The selloff in emerging market equities and currencies reflects the economic slowdown during the transition from the old commodity- and export-driven growth model to one that is more balanced and sustainable, it added.

"Until that transition is complete - and different emerging market countries will progress at different speeds - emerging market financial assets are likely to remain under pressure."

The IIF suggested that even if the US Federal Reserves were to postpone raising interest rates beyond September - an eventuality which market participants increasingly seem to expect - it would provide only short-term relief.

Emerging equity markets have been on a decline since 2011, when the super-cycle in commodities turned into a down phase, it said.

"If experience is any guide, such downturn phases of a commodity super could last 15 to 25 years," it said.

The second leg of the deceleration of emerging-market growth occurred when world trade, which used to grow twice a fast as global gross domestic product, slowed markedly, and then has now gone into modest decline.

World trade growth has been closely correlated with economic growth and corporate earnings in emerging markets, so the recent slowdown does not augur well for these markets.

Meanwhile, signals from the US Fed suggesting that it is ready to begin raising policy interest rates has sparked net outflows of around US$300 million from many emerging markets over the past year, said the IIF, which monitors such flows.

"The scale of these outflows (has been) similar to that last seen during the 2008 global financial crisis," the report noted, adding that the intense market pressure has driven a a sharp decline in emerging market currencies.
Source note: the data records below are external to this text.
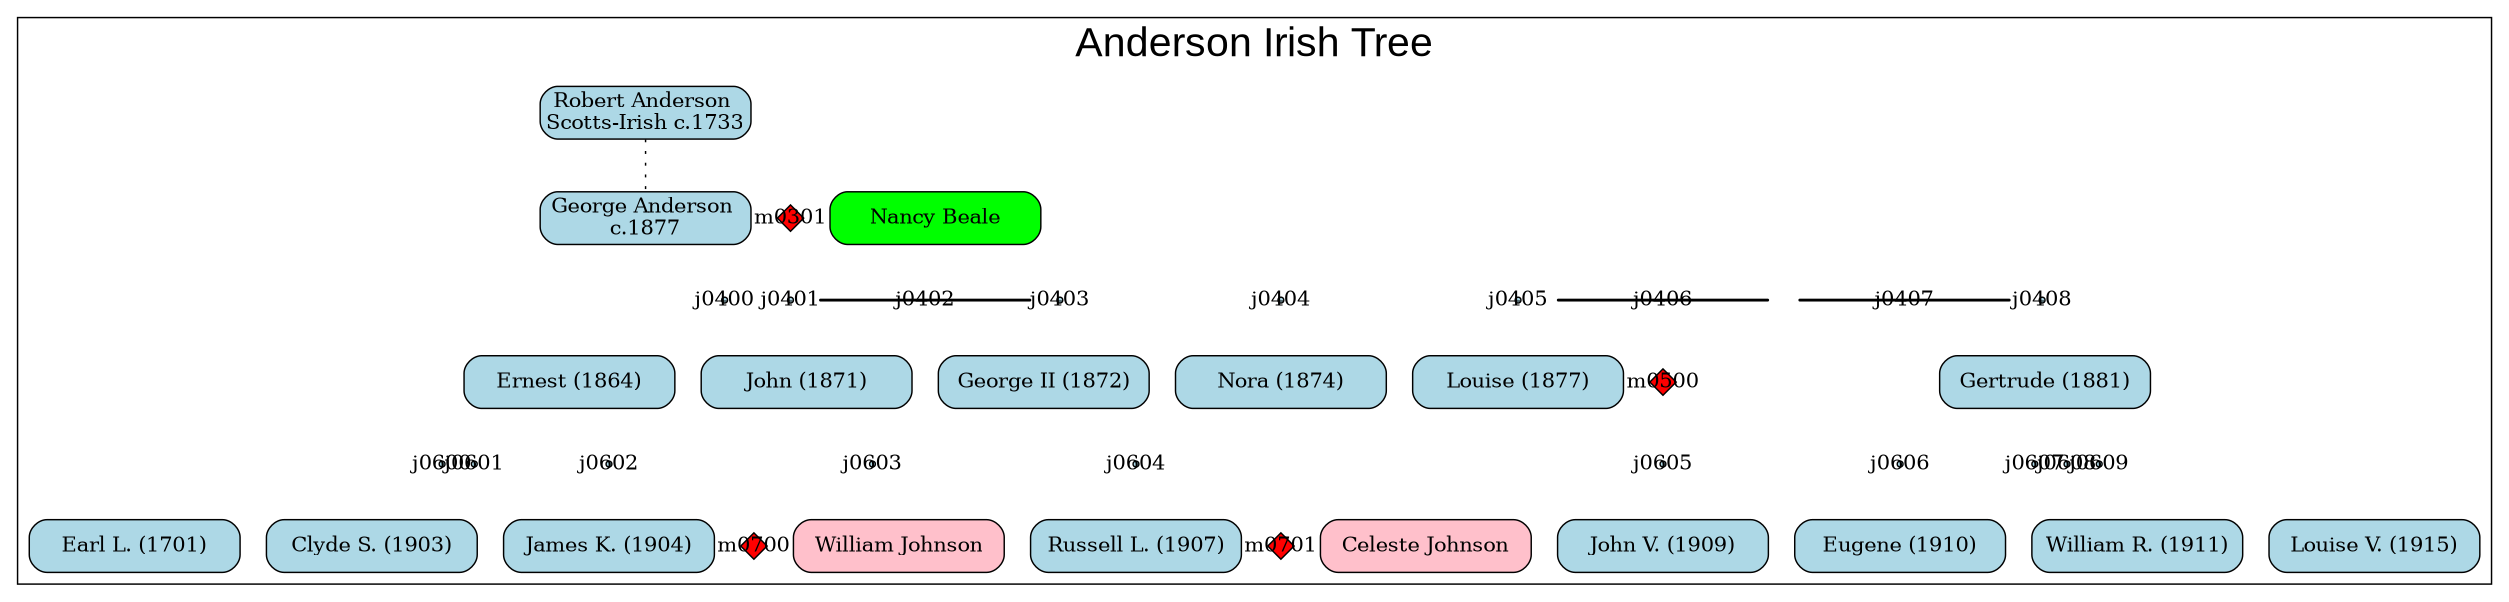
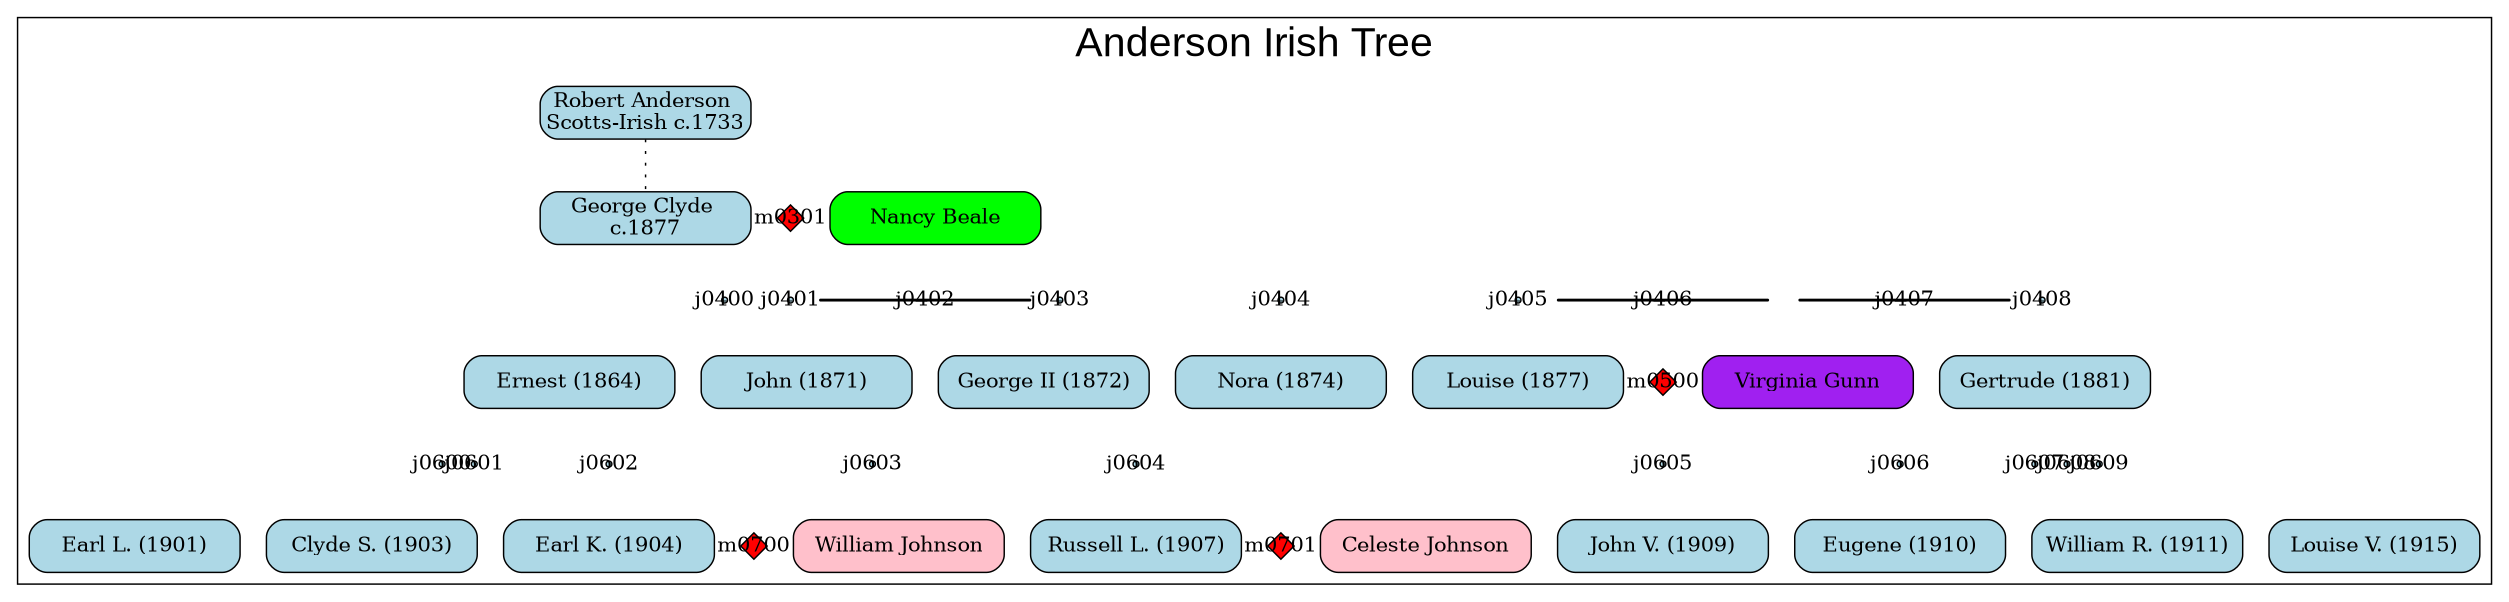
  digraph {
    splines=ortho
    node [fillcolor=lightblue fixedsize=true regular=0 shape=box style="rounded,filled"]
    edge [dir=none style=invis]
-   n1 [label="George Anderson \nc.1877" width=2.0]
+   n1 [label="George Clyde \nc.1877" width=2.0]
    m0301 [fillcolor=red height=0.25 shape=diamond style=filled width=0.25]
    n3 [fillcolor=green label="Nancy Beale" width=2.0]
    j0401 [height=0.05 shape=circle style=filled width=0.05]
    j0402 [height=0 shape=invis width=2.0 regular=""]
    j0400 [height=0.05 shape=circle style=filled width=0.05]
    j0403 [height=0.05 shape=circle style=filled width=0.05]
    j0404 [height=0.05 shape=circle style=filled width=0.05]
    j0405 [height=0.05 shape=circle style=filled width=0.05]
    j0406 [height=0 shape=invis width=2.0 regular=""]
    j0408 [height=0.05 shape=circle style=filled width=0.05]
    j0407 [height=0 shape=invis width=2.0 regular=""]
    n13 [group=vg1 label="Ernest (1864)" width=2.0]
    n14 [label="John (1871)" width=2.0]
    n15 [label="George II (1872)" width=2.0]
    n16 [label="Nora (1874)" width=2.0]
    n17 [label="Louise (1877)" width=2.0]
    m0500 [fillcolor=red height=0.25 shape=diamond style=filled width=0.25]
    n19 [label="Gertrude (1881)" width=2.0]
+   n20 [fillcolor=purple label="Virginia Gunn" width=2.0]
    j0605 [height=0.05 shape=circle style=filled width=0.05]
    j0606 [height=0.05 shape=circle style=filled width=0.05]
    j0600 [height=0.05 shape=circle style=filled width=0.05]
    j0601 [height=0.05 shape=circle style=filled width=0.05]
    j0602 [height=0.05 shape=circle style=filled width=0.05]
    j0603 [height=0.05 shape=circle style=filled width=0.05]
    j0604 [height=0.05 shape=circle style=filled width=0.05]
    j0607 [height=0.05 shape=circle style=filled width=0.05]
    j0608 [height=0.05 shape=circle style=filled width=0.05]
    j0609 [height=0.05 shape=circle style=filled width=0.05]
-   n31 [group=vg1 label="Earl L. (1701)" width=2.0]
+   n31 [group=vg1 label="Earl L. (1901)" width=2.0]
    n32 [label="Clyde S. (1903)" width=2.0]
-   n33 [label="James K. (1904)" width=2.0]
+   n33 [label="Earl K. (1904)" width=2.0]
    m0700 [fillcolor=red height=0.25 shape=diamond style=filled width=0.25]
    n35 [label="Russell L. (1907)" width=2.0]
    m0701 [fillcolor=red height=0.25 shape=diamond style=filled width=0.25]
    n37 [label="John V. (1909)" width=2.0]
    n38 [label="Eugene (1910)" width=2.0]
    n39 [label="William R. (1911)" width=2.0]
    n40 [label="Louise V. (1915)" width=2.0]
    n41 [fillcolor=pink label="William Johnson" width=2.0]
    n42 [fillcolor=pink label="Celeste Johnson" width=2.0]
    n43 [label="Robert Anderson \nScotts-Irish c.1733" width=2.0]
    subgraph cluster_1 {
      fontname=arial
      fontsize=28
      label="Anderson Irish Tree"
      rankdir=LR
      n43
      subgraph sub_2 {
        fontname=arial
        fontsize=28
        label="Anderson Family Tree"
        rank=same
        rankdir=LR
        n1
        m0301
        n3
      }
      subgraph sub_3 {
        fontname=arial
        fontsize=28
        label="Anderson Family Tree"
        rank=same
        rankdir=LR
        j0401
        j0402
        j0400
        j0403
        j0404
        j0405
        j0406
        j0408
        j0407
      }
      subgraph sub_4 {
        fontname=arial
        fontsize=28
        label="Anderson Family Tree"
        rank=same
        rankdir=LR
        n13
        n14
        n15
        n16
        n17
        m0500
        n19
+       n20
      }
      subgraph sub_5 {
        fontname=arial
        fontsize=28
        label="Anderson Family Tree"
        rank=same
        rankdir=LR
        j0605
        j0606
        j0600
        j0601
        j0602
        j0603
        j0604
        j0607
        j0608
        j0609
      }
      subgraph sub_6 {
        fontname=arial
        fontsize=28
        label="Anderson Family Tree"
        rank=same
        rankdir=LR
        n31
        n32
        n33
        m0700
        n35
        m0701
        n37
        n38
        n39
        n40
        n41
        n42
      }
    }
    n1 -> m0301
    m0301 -> n3
    m0301 -> j0401
    j0401 -> j0402
    j0401 -> n14
    j0402 -> j0403
    j0400 -> j0401
    j0400 -> n13 [headport=ne]
    j0403 -> j0404
    j0403 -> n15 [headport=n]
    j0404 -> j0405
    j0404 -> n16
    j0405 -> j0406
    j0405 -> n17
    j0406 -> j0407
    j0408 -> n19
    j0407 -> j0408
    n13 -> n14
    n14 -> n15
    n15 -> n16
    n16 -> n17
    n17 -> m0500
+   m0500 -> n20
    m0500 -> j0605
+   n20 -> n19
    j0605 -> j0606
    j0605 -> j0606
    j0605 -> n37
    j0606 -> j0607
    j0606 -> j0607
    j0606 -> n38
    j0600 -> j0601
    j0600 -> j0601
    j0600 -> n31
    j0601 -> j0602
    j0601 -> j0602
    j0601 -> n32
    j0602 -> j0603
    j0602 -> j0603
    j0602 -> n33
    j0603 -> j0604
    j0603 -> j0604
    j0604 -> j0605
    j0604 -> j0605
    j0604 -> n35
    j0607 -> j0608
    j0607 -> j0608
    j0607 -> n39
    j0608 -> j0609
    j0608 -> j0609
    j0609 -> n40
    n31 -> n32
    n32 -> n33
    n33 -> m0700
    m0700 -> n41
    n35 -> m0701
    m0701 -> n42
    n37 -> n38
    n38 -> n39
    n43 -> n1 [style=dotted]
  }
"On top of everything else, most emerging market countries have also had to deal with downward pressure on long-term potential growth, driven by slowing productivity and labour-force growth."

Chinese equity market gyrations have been the chief catalyst behind the emerging-markets slump, the IIF said.

"The key to stabilising this negative interaction between Chinese and (other) emerging-market growth prospects will be whether China can implement measures to support growth while not detracting too much from economic reform and rebalancing."

The IIF suggested that although emerging-market corporate bonds have been "relatively resilient" during the equity market slump, they could be "the next shoe to drop".

Weaker economic growth in emerging markets, allied with sharp declines in equity values, has increased the probability of default among many corporate borrowers, the report said. It added that many of these corporates have incurred "very high levels of debt".